As far as scalar video instructions… they can be handy for doing things in fixed point math. But vmad is actually pretty useful for multiplying two integers when you know the operands are within 16 bits. On Maxwell/Pascal The compiler typically generates at least 3 XMADs for an integer multiple of any integer data types. You can use something like this to get that down to a single instruction and reduced register pressure:

__device__ __forceinline__ int mad16(int a, int b, int c)
{
    int res;
    asm("vmad.s32.u32.u32 %0, %1.h0, %2.h0, %3;" : "=r"(res) : "r"(a), "r"(b), "r"(c));
    return res;
}

It would be nice if the compiler were a little smarter about using the minimal number of XMADs for integer multiplies of various data types.

njuffa · July 17, 2016, 10:48pm

Thanks for the insight into the utility of scalar video instructions.

The number of integer multiply variants (at PTX level) that need to be emulated by XMAD sequences on Maxwell and following architectures is quite high, around twenty if I recall correctly. For wider data types, one can usually construct multiple variants with different throughput, latency, and register pressure making it difficult to pick one that is “optimal”.

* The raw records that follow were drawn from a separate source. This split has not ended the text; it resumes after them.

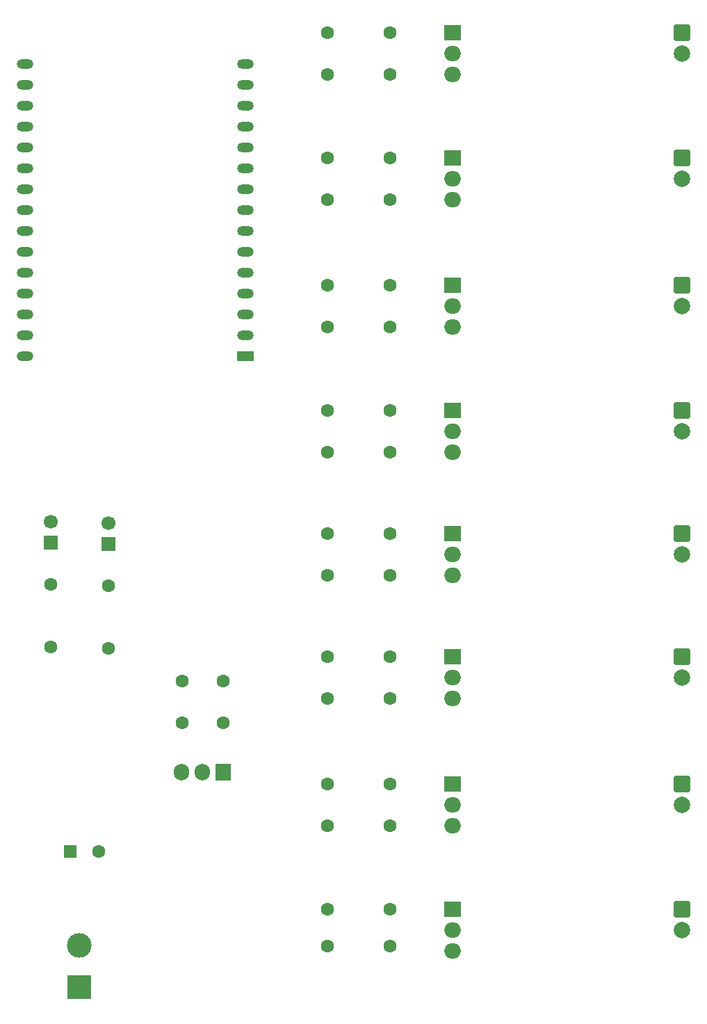
<source format=gbr>
%TF.GenerationSoftware,KiCad,Pcbnew,9.0.7*%
%TF.CreationDate,2026-02-12T14:15:23+00:00*%
%TF.ProjectId,VANDIMMER-8CH,56414e44-494d-44d4-9552-2d3843482e6b,rev?*%
%TF.SameCoordinates,Original*%
%TF.FileFunction,Copper,L1,Top*%
%TF.FilePolarity,Positive*%
%FSLAX46Y46*%
G04 Gerber Fmt 4.6, Leading zero omitted, Abs format (unit mm)*
G04 Created by KiCad (PCBNEW 9.0.7) date 2026-02-12 14:15:23*
%MOMM*%
%LPD*%
G01*
G04 APERTURE LIST*
G04 Aperture macros list*
%AMRoundRect*
0 Rectangle with rounded corners*
0 $1 Rounding radius*
0 $2 $3 $4 $5 $6 $7 $8 $9 X,Y pos of 4 corners*
0 Add a 4 corners polygon primitive as box body*
4,1,4,$2,$3,$4,$5,$6,$7,$8,$9,$2,$3,0*
0 Add four circle primitives for the rounded corners*
1,1,$1+$1,$2,$3*
1,1,$1+$1,$4,$5*
1,1,$1+$1,$6,$7*
1,1,$1+$1,$8,$9*
0 Add four rect primitives between the rounded corners*
20,1,$1+$1,$2,$3,$4,$5,0*
20,1,$1+$1,$4,$5,$6,$7,0*
20,1,$1+$1,$6,$7,$8,$9,0*
20,1,$1+$1,$8,$9,$2,$3,0*%
G04 Aperture macros list end*
%TA.AperFunction,ComponentPad*%
%ADD10C,1.600000*%
%TD*%
%TA.AperFunction,ComponentPad*%
%ADD11RoundRect,0.250000X-0.550000X-0.550000X0.550000X-0.550000X0.550000X0.550000X-0.550000X0.550000X0*%
%TD*%
%TA.AperFunction,ComponentPad*%
%ADD12R,2.000000X1.905000*%
%TD*%
%TA.AperFunction,ComponentPad*%
%ADD13O,2.000000X1.905000*%
%TD*%
%TA.AperFunction,ComponentPad*%
%ADD14R,1.700000X1.700000*%
%TD*%
%TA.AperFunction,ComponentPad*%
%ADD15C,1.700000*%
%TD*%
%TA.AperFunction,ComponentPad*%
%ADD16RoundRect,0.250000X-0.750000X0.750000X-0.750000X-0.750000X0.750000X-0.750000X0.750000X0.750000X0*%
%TD*%
%TA.AperFunction,ComponentPad*%
%ADD17C,2.000000*%
%TD*%
%TA.AperFunction,ComponentPad*%
%ADD18R,1.905000X2.000000*%
%TD*%
%TA.AperFunction,ComponentPad*%
%ADD19O,1.905000X2.000000*%
%TD*%
%TA.AperFunction,ComponentPad*%
%ADD20R,3.000000X3.000000*%
%TD*%
%TA.AperFunction,ComponentPad*%
%ADD21C,3.000000*%
%TD*%
%TA.AperFunction,ComponentPad*%
%ADD22R,2.000000X1.200000*%
%TD*%
%TA.AperFunction,ComponentPad*%
%ADD23O,2.000000X1.200000*%
%TD*%
G04 APERTURE END LIST*
D10*
%TO.P,R18,1*%
%TO.N,Net-(J11-Pin_1)*%
X39990000Y-107770000D03*
%TO.P,R18,2*%
%TO.N,+3.3V*%
X39990000Y-115390000D03*
%TD*%
D11*
%TO.P,C4,1*%
%TO.N,VIN*%
X42307349Y-140297349D03*
D10*
%TO.P,C4,2*%
%TO.N,GND*%
X45807349Y-140297349D03*
%TD*%
%TO.P,C1,1*%
%TO.N,VIN*%
X55960000Y-124650000D03*
%TO.P,C1,2*%
%TO.N,GND*%
X60960000Y-124650000D03*
%TD*%
D12*
%TO.P,Q3,1,G*%
%TO.N,Net-(Q3-G)*%
X88900000Y-71400000D03*
D13*
%TO.P,Q3,2,S*%
%TO.N,GND*%
X88900000Y-73940000D03*
%TO.P,Q3,3,D*%
%TO.N,Net-(J4-Pin_2)*%
X88900000Y-76480000D03*
%TD*%
D14*
%TO.P,J10,1,Pin_1*%
%TO.N,Net-(J10-Pin_1)*%
X46990000Y-102870000D03*
D15*
%TO.P,J10,2,Pin_2*%
%TO.N,GND*%
X46990000Y-100330000D03*
%TD*%
D16*
%TO.P,J9,1,Pin_1*%
%TO.N,VIN*%
X116840000Y-147320000D03*
D17*
%TO.P,J9,2,Pin_2*%
%TO.N,Net-(J9-Pin_2)*%
X116840000Y-149860000D03*
%TD*%
D10*
%TO.P,R9,1*%
%TO.N,Net-(Q5-G)*%
X81280000Y-101600000D03*
%TO.P,R9,2*%
%TO.N,CH5*%
X73660000Y-101600000D03*
%TD*%
D12*
%TO.P,Q7,1,G*%
%TO.N,Net-(Q7-G)*%
X88900000Y-132080000D03*
D13*
%TO.P,Q7,2,S*%
%TO.N,GND*%
X88900000Y-134620000D03*
%TO.P,Q7,3,D*%
%TO.N,Net-(J8-Pin_2)*%
X88900000Y-137160000D03*
%TD*%
D10*
%TO.P,R7,1*%
%TO.N,Net-(Q4-G)*%
X81280000Y-86640000D03*
%TO.P,R7,2*%
%TO.N,CH4*%
X73660000Y-86640000D03*
%TD*%
%TO.P,R1,1*%
%TO.N,Net-(Q1-G)*%
X81280000Y-40640000D03*
%TO.P,R1,2*%
%TO.N,CH1*%
X73660000Y-40640000D03*
%TD*%
%TO.P,R3,1*%
%TO.N,Net-(Q2-G)*%
X81280000Y-55880000D03*
%TO.P,R3,2*%
%TO.N,CH2*%
X73660000Y-55880000D03*
%TD*%
%TO.P,R16,1*%
%TO.N,GND*%
X73660000Y-151840000D03*
%TO.P,R16,2*%
%TO.N,Net-(Q8-G)*%
X81280000Y-151840000D03*
%TD*%
%TO.P,R17,1*%
%TO.N,Net-(J10-Pin_1)*%
X46990000Y-107950000D03*
%TO.P,R17,2*%
%TO.N,+3.3V*%
X46990000Y-115570000D03*
%TD*%
D12*
%TO.P,Q2,1,G*%
%TO.N,Net-(Q2-G)*%
X88900000Y-55880000D03*
D13*
%TO.P,Q2,2,S*%
%TO.N,GND*%
X88900000Y-58420000D03*
%TO.P,Q2,3,D*%
%TO.N,Net-(J3-Pin_2)*%
X88900000Y-60960000D03*
%TD*%
D18*
%TO.P,U1,1,GND*%
%TO.N,GND*%
X60960000Y-130660000D03*
D19*
%TO.P,U1,2,VO*%
%TO.N,+3.3V*%
X58420000Y-130660000D03*
%TO.P,U1,3,VI*%
%TO.N,VIN*%
X55880000Y-130660000D03*
%TD*%
D16*
%TO.P,J5,1,Pin_1*%
%TO.N,VIN*%
X116840000Y-86640000D03*
D17*
%TO.P,J5,2,Pin_2*%
%TO.N,Net-(J5-Pin_2)*%
X116840000Y-89180000D03*
%TD*%
D10*
%TO.P,R2,1*%
%TO.N,GND*%
X73660000Y-45720000D03*
%TO.P,R2,2*%
%TO.N,Net-(Q1-G)*%
X81280000Y-45720000D03*
%TD*%
D16*
%TO.P,J6,1,Pin_1*%
%TO.N,VIN*%
X116840000Y-101600000D03*
D17*
%TO.P,J6,2,Pin_2*%
%TO.N,Net-(J6-Pin_2)*%
X116840000Y-104140000D03*
%TD*%
D10*
%TO.P,R4,1*%
%TO.N,GND*%
X73660000Y-60960000D03*
%TO.P,R4,2*%
%TO.N,Net-(Q2-G)*%
X81280000Y-60960000D03*
%TD*%
D16*
%TO.P,J4,1,Pin_1*%
%TO.N,VIN*%
X116840000Y-71400000D03*
D17*
%TO.P,J4,2,Pin_2*%
%TO.N,Net-(J4-Pin_2)*%
X116840000Y-73940000D03*
%TD*%
D10*
%TO.P,R14,1*%
%TO.N,GND*%
X73660000Y-137160000D03*
%TO.P,R14,2*%
%TO.N,Net-(Q7-G)*%
X81280000Y-137160000D03*
%TD*%
%TO.P,R5,1*%
%TO.N,Net-(Q3-G)*%
X81280000Y-71400000D03*
%TO.P,R5,2*%
%TO.N,CH3*%
X73660000Y-71400000D03*
%TD*%
%TO.P,R10,1*%
%TO.N,GND*%
X73660000Y-106680000D03*
%TO.P,R10,2*%
%TO.N,Net-(Q5-G)*%
X81280000Y-106680000D03*
%TD*%
%TO.P,R15,1*%
%TO.N,Net-(Q8-G)*%
X81280000Y-147320000D03*
%TO.P,R15,2*%
%TO.N,CH8*%
X73660000Y-147320000D03*
%TD*%
D12*
%TO.P,Q8,1,G*%
%TO.N,Net-(Q8-G)*%
X88900000Y-147320000D03*
D13*
%TO.P,Q8,2,S*%
%TO.N,GND*%
X88900000Y-149860000D03*
%TO.P,Q8,3,D*%
%TO.N,Net-(J9-Pin_2)*%
X88900000Y-152400000D03*
%TD*%
D16*
%TO.P,J8,1,Pin_1*%
%TO.N,VIN*%
X116840000Y-132080000D03*
D17*
%TO.P,J8,2,Pin_2*%
%TO.N,Net-(J8-Pin_2)*%
X116840000Y-134620000D03*
%TD*%
D12*
%TO.P,Q5,1,G*%
%TO.N,Net-(Q5-G)*%
X88900000Y-101600000D03*
D13*
%TO.P,Q5,2,S*%
%TO.N,GND*%
X88900000Y-104140000D03*
%TO.P,Q5,3,D*%
%TO.N,Net-(J6-Pin_2)*%
X88900000Y-106680000D03*
%TD*%
D14*
%TO.P,J11,1,Pin_1*%
%TO.N,Net-(J11-Pin_1)*%
X39990000Y-102690000D03*
D15*
%TO.P,J11,2,Pin_2*%
%TO.N,GND*%
X39990000Y-100150000D03*
%TD*%
D12*
%TO.P,Q1,1,G*%
%TO.N,Net-(Q1-G)*%
X88900000Y-40640000D03*
D13*
%TO.P,Q1,2,S*%
%TO.N,GND*%
X88900000Y-43180000D03*
%TO.P,Q1,3,D*%
%TO.N,Net-(J2-Pin_2)*%
X88900000Y-45720000D03*
%TD*%
D10*
%TO.P,R8,1*%
%TO.N,GND*%
X73660000Y-91720000D03*
%TO.P,R8,2*%
%TO.N,Net-(Q4-G)*%
X81280000Y-91720000D03*
%TD*%
D16*
%TO.P,J7,1,Pin_1*%
%TO.N,VIN*%
X116840000Y-116560000D03*
D17*
%TO.P,J7,2,Pin_2*%
%TO.N,Net-(J7-Pin_2)*%
X116840000Y-119100000D03*
%TD*%
D20*
%TO.P,J1,1,Pin_1*%
%TO.N,VIN*%
X43460000Y-156837349D03*
D21*
%TO.P,J1,2,Pin_2*%
%TO.N,GND*%
X43460000Y-151757349D03*
%TD*%
D10*
%TO.P,R12,1*%
%TO.N,GND*%
X73660000Y-121640000D03*
%TO.P,R12,2*%
%TO.N,Net-(Q6-G)*%
X81280000Y-121640000D03*
%TD*%
D16*
%TO.P,J3,1,Pin_1*%
%TO.N,VIN*%
X116840000Y-55880000D03*
D17*
%TO.P,J3,2,Pin_2*%
%TO.N,Net-(J3-Pin_2)*%
X116840000Y-58420000D03*
%TD*%
D10*
%TO.P,R13,1*%
%TO.N,Net-(Q7-G)*%
X81280000Y-132080000D03*
%TO.P,R13,2*%
%TO.N,CH7*%
X73660000Y-132080000D03*
%TD*%
%TO.P,R11,1*%
%TO.N,Net-(Q6-G)*%
X81280000Y-116560000D03*
%TO.P,R11,2*%
%TO.N,CH6*%
X73660000Y-116560000D03*
%TD*%
D12*
%TO.P,Q4,1,G*%
%TO.N,Net-(Q4-G)*%
X88900000Y-86640000D03*
D13*
%TO.P,Q4,2,S*%
%TO.N,GND*%
X88900000Y-89180000D03*
%TO.P,Q4,3,D*%
%TO.N,Net-(J5-Pin_2)*%
X88900000Y-91720000D03*
%TD*%
D16*
%TO.P,J2,1,Pin_1*%
%TO.N,VIN*%
X116840000Y-40640000D03*
D17*
%TO.P,J2,2,Pin_2*%
%TO.N,Net-(J2-Pin_2)*%
X116840000Y-43180000D03*
%TD*%
D12*
%TO.P,Q6,1,G*%
%TO.N,Net-(Q6-G)*%
X88900000Y-116560000D03*
D13*
%TO.P,Q6,2,S*%
%TO.N,GND*%
X88900000Y-119100000D03*
%TO.P,Q6,3,D*%
%TO.N,Net-(J7-Pin_2)*%
X88900000Y-121640000D03*
%TD*%
D10*
%TO.P,R6,1*%
%TO.N,GND*%
X73660000Y-76480000D03*
%TO.P,R6,2*%
%TO.N,Net-(Q3-G)*%
X81280000Y-76480000D03*
%TD*%
%TO.P,C2,1*%
%TO.N,+3.3V*%
X55960000Y-119570000D03*
%TO.P,C2,2*%
%TO.N,GND*%
X60960000Y-119570000D03*
%TD*%
D22*
%TO.P,U2,1,EN*%
%TO.N,unconnected-(U2-EN-Pad1)*%
X63690000Y-79987280D03*
D23*
%TO.P,U2,2,VP*%
%TO.N,unconnected-(U2-VP-Pad2)*%
X63690000Y-77447280D03*
%TO.P,U2,3,VN*%
%TO.N,unconnected-(U2-VN-Pad3)*%
X63690000Y-74907280D03*
%TO.P,U2,4,D34*%
%TO.N,unconnected-(U2-D34-Pad4)*%
X63690000Y-72367280D03*
%TO.P,U2,5,D35*%
%TO.N,unconnected-(U2-D35-Pad5)*%
X63690000Y-69827280D03*
%TO.P,U2,6,D32*%
%TO.N,CH8*%
X63690000Y-67287280D03*
%TO.P,U2,7,D33*%
%TO.N,CH7*%
X63690000Y-64747280D03*
%TO.P,U2,8,D25*%
%TO.N,CH6*%
X63690000Y-62207280D03*
%TO.P,U2,9,D26*%
%TO.N,CH5*%
X63690000Y-59667280D03*
%TO.P,U2,10,D27*%
%TO.N,CH4*%
X63690000Y-57127280D03*
%TO.P,U2,11,D14*%
%TO.N,CH3*%
X63690000Y-54587280D03*
%TO.P,U2,12,D12*%
%TO.N,CH2*%
X63690000Y-52047280D03*
%TO.P,U2,13,D13*%
%TO.N,CH1*%
X63690000Y-49507280D03*
%TO.P,U2,14,Gnd*%
%TO.N,GND*%
X63690000Y-46967280D03*
%TO.P,U2,15,Vin*%
%TO.N,unconnected-(U2-Vin-Pad15)*%
X63690000Y-44427280D03*
%TO.P,U2,16,3.3v*%
%TO.N,+3.3V*%
X36830000Y-44450000D03*
%TO.P,U2,17,Gnd*%
%TO.N,GND*%
X36830000Y-46990000D03*
%TO.P,U2,18,D15*%
%TO.N,unconnected-(U2-D15-Pad18)*%
X36826320Y-49527280D03*
%TO.P,U2,19,D2*%
%TO.N,unconnected-(U2-D2-Pad19)*%
X36826320Y-52067280D03*
%TO.P,U2,20,D4*%
%TO.N,unconnected-(U2-D4-Pad20)*%
X36826320Y-54607280D03*
%TO.P,U2,21,Rx2*%
%TO.N,unconnected-(U2-Rx2-Pad21)*%
X36826320Y-57147280D03*
%TO.P,U2,22,Tx2*%
%TO.N,unconnected-(U2-Tx2-Pad22)*%
X36826320Y-59687280D03*
%TO.P,U2,23,D5*%
%TO.N,unconnected-(U2-D5-Pad23)*%
X36826320Y-62227280D03*
%TO.P,U2,24,D18*%
%TO.N,Net-(J11-Pin_1)*%
X36826320Y-64767280D03*
%TO.P,U2,25,D19*%
%TO.N,Net-(J10-Pin_1)*%
X36826320Y-67307280D03*
%TO.P,U2,26,D21*%
%TO.N,unconnected-(U2-D21-Pad26)*%
X36826320Y-69847280D03*
%TO.P,U2,27,Rx0*%
%TO.N,unconnected-(U2-Rx0-Pad27)*%
X36826320Y-72387280D03*
%TO.P,U2,28,Tx0*%
%TO.N,unconnected-(U2-Tx0-Pad28)*%
X36826320Y-74927280D03*
%TO.P,U2,29,D22*%
%TO.N,unconnected-(U2-D22-Pad29)*%
X36826320Y-77467280D03*
%TO.P,U2,30,D23*%
%TO.N,unconnected-(U2-D23-Pad30)*%
X36826320Y-80007280D03*
%TD*%
M02*

</source>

Although I was not directly involved, as I had grown tired of cooking up emulation sequences, I am under the impression that considerable effort went into the construction of fast integer multiply emulation code for Maxwell, which however does not mean better code cannot be found. Optimization is very much an iterative process, with additional improvements possible at each iteration.

If you know of any emulation sequences that appear particularly deficient, or have ideas for improved variants, I would suggest filing RFEs to get those improvements into PTXAS for future versions of CUDA.

scottgray · July 18, 2016, 4:16am

I basically just want variants of these two (the first can be achieved with vmad):

signed and unsigned 16bit * 16bit:

XMAD.U16.U16 d, a, b, c;
XMAD.S16.S16 d, a, b, c;

signed and unsigned 16bit (a) * 32bit (b):

XMAD.U16.U16     d, a, b,    c;
XMAD.U16.U16.PSL d, a, b.H1, d;

XMAD.S16.S16     d, a, b,    c;
XMAD.S16.S16.PSL d, a, b.H1, d;

This second one is particularly handy for pointer offset arithmetic. It requires no additional registers and is 1 instruction shorter than the standard 3 instructions used.